Ormeau Cricket Ground
- Interactive map of Ormeau Cricket Ground

Ground information
- Location: Belfast, Northern Ireland
- Country: Ireland
- Establishment: 1867 (first recorded match)

International information
- Only WODI: 28 July 1987: Ireland v Australia

= Ormeau Cricket Ground =

Former sports facility in Belfast, Northern Ireland

Ormeau Cricket Ground was a cricket ground in Belfast, Northern Ireland. The first recorded match on the ground was in 1867, when North of Ireland played an All England Eleven in a non first-class match. In 1926, the ground hosted its first first-class match between Ireland and Wales. Eight further first-class matches have been played on the ground, the last of which was in 1999 between Ireland and Scotland. The first List A match held on the ground came in the 1996 NatWest Trophy between Ireland and Sussex, which resulted in a Sussex victory by 304 runs. The second and to date last List A match to be played there came in the 1999 NatWest Trophy when Ireland played the Essex Cricket Board, which Ireland won by 2 wickets. In 1987, the ground hosted a Women's One Day International between Ireland women and the Australia women, which resulted in a 110 run victory for Australia women.

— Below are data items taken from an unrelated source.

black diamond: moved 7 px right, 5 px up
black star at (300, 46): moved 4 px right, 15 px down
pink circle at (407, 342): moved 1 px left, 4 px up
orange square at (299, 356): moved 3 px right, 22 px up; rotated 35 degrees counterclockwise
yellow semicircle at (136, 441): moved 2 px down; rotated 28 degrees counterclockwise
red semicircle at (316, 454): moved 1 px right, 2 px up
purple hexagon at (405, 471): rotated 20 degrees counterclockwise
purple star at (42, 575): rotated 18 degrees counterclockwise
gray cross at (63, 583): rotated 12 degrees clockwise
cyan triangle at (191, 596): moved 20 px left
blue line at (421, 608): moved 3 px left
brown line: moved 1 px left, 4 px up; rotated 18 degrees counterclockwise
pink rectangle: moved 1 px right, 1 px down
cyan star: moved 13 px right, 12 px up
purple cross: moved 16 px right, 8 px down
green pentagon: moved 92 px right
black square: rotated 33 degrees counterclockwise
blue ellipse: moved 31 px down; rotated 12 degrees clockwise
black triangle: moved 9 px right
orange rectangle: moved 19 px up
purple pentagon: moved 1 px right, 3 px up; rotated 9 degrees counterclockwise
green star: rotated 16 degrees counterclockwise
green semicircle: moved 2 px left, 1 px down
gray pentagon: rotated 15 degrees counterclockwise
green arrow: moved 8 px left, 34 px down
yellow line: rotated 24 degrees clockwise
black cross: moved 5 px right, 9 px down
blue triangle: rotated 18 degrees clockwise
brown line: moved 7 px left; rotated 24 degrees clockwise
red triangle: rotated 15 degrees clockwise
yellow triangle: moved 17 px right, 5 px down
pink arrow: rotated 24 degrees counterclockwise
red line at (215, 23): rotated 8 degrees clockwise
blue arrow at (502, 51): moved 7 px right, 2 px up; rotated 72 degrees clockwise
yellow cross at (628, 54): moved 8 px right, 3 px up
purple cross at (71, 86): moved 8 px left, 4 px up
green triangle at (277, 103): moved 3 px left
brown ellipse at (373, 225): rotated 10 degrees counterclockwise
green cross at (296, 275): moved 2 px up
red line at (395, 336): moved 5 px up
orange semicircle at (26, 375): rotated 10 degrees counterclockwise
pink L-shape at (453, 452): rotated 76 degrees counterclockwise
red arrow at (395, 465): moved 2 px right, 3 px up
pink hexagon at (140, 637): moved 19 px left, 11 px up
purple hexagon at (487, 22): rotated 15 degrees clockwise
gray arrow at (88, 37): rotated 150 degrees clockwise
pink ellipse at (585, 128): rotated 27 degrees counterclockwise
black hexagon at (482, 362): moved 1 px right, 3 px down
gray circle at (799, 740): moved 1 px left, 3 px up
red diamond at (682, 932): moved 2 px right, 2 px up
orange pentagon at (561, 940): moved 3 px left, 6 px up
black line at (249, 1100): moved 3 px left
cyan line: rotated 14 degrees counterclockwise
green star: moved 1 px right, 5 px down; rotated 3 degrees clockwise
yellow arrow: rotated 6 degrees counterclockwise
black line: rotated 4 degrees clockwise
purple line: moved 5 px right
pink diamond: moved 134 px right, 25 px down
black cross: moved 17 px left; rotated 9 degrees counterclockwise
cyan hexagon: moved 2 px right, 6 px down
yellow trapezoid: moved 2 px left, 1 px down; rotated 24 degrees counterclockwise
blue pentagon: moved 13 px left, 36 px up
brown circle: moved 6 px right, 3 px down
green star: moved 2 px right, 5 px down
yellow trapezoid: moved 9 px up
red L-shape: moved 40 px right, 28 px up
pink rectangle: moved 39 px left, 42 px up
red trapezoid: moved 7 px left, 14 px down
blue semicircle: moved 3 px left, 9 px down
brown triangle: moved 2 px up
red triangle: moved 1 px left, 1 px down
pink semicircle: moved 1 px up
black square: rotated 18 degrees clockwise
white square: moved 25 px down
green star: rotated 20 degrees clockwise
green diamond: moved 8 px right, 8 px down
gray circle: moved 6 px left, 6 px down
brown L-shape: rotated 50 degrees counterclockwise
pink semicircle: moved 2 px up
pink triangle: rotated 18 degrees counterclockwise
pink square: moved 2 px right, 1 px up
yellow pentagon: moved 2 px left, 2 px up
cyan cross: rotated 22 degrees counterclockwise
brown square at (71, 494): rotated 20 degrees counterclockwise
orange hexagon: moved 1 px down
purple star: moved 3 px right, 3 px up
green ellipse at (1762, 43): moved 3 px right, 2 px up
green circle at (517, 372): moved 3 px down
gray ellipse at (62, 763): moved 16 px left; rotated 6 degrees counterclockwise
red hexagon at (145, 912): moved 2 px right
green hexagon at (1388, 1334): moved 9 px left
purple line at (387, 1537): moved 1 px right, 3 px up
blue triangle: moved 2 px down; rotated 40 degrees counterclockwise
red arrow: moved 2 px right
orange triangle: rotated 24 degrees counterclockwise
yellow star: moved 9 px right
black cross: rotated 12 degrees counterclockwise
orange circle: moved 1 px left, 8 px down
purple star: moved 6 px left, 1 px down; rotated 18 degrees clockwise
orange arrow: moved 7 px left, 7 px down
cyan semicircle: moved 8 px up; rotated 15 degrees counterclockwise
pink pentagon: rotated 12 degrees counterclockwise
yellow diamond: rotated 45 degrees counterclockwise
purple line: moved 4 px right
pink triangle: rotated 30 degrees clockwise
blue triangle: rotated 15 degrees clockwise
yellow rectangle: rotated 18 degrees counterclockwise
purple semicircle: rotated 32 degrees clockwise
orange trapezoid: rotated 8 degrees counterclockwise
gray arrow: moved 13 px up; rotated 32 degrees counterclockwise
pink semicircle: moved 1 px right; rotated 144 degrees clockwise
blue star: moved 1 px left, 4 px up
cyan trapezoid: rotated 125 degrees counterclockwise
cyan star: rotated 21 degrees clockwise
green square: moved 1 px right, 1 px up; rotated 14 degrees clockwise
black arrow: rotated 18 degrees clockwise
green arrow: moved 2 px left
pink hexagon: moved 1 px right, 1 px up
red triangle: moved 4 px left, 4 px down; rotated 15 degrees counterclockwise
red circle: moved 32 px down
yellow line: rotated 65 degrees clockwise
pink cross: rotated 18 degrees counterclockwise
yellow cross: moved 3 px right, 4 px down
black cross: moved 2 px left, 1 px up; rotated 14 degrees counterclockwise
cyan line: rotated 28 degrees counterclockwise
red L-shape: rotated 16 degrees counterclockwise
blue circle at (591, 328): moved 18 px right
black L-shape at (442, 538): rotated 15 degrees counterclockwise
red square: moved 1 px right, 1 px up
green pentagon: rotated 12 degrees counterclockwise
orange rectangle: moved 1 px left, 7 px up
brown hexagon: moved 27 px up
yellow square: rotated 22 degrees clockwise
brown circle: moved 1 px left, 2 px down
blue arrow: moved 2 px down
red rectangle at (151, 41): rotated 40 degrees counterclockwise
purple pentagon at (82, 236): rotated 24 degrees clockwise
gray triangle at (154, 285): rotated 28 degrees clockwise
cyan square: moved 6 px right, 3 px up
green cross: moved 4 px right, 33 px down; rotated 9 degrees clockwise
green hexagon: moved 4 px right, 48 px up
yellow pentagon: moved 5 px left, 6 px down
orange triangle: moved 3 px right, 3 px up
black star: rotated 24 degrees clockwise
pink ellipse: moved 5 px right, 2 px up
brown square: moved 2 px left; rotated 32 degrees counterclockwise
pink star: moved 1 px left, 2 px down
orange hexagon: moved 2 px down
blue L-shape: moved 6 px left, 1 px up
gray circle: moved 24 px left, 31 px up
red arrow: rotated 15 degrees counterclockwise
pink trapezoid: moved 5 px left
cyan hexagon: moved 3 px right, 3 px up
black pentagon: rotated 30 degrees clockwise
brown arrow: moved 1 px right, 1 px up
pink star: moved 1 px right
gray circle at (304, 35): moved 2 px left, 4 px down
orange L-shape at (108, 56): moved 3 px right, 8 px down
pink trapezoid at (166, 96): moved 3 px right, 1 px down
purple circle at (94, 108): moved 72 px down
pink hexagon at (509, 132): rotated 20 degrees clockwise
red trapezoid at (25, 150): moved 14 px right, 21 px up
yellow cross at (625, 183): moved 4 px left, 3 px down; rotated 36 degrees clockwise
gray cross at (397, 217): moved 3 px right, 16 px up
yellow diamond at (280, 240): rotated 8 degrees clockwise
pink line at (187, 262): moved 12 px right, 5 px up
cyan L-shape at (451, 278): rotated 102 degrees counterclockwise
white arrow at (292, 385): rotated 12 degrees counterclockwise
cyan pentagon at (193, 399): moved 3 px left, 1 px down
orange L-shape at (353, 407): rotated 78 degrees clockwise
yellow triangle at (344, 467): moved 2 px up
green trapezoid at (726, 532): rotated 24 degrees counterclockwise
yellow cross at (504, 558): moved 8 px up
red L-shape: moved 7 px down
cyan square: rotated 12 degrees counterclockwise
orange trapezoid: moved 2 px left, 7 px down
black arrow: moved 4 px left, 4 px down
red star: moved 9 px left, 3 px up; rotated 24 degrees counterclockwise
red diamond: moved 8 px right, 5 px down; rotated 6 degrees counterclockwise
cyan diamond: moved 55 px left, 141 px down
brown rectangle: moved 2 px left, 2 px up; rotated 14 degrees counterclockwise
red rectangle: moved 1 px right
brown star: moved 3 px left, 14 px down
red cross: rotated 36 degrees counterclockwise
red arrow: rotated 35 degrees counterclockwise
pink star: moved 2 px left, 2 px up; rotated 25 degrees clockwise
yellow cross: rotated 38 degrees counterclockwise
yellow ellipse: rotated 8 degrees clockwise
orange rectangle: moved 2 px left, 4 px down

At the end of the 2001 season, North of Ireland Cricket Club who played at the ground, along with its sister rugby club, merged with Collegians R.F.C., Collegians Hockey Club and the Belfast Bowling Club to form Belfast Harlequins, based at Deramore. This involved leaving Ormeau Road after a series of sectarian arson attacks, including the burning of its pavilion. The club, with a mainly Protestant membership, was perceived as being "isolated in a zone of working-class nationalism".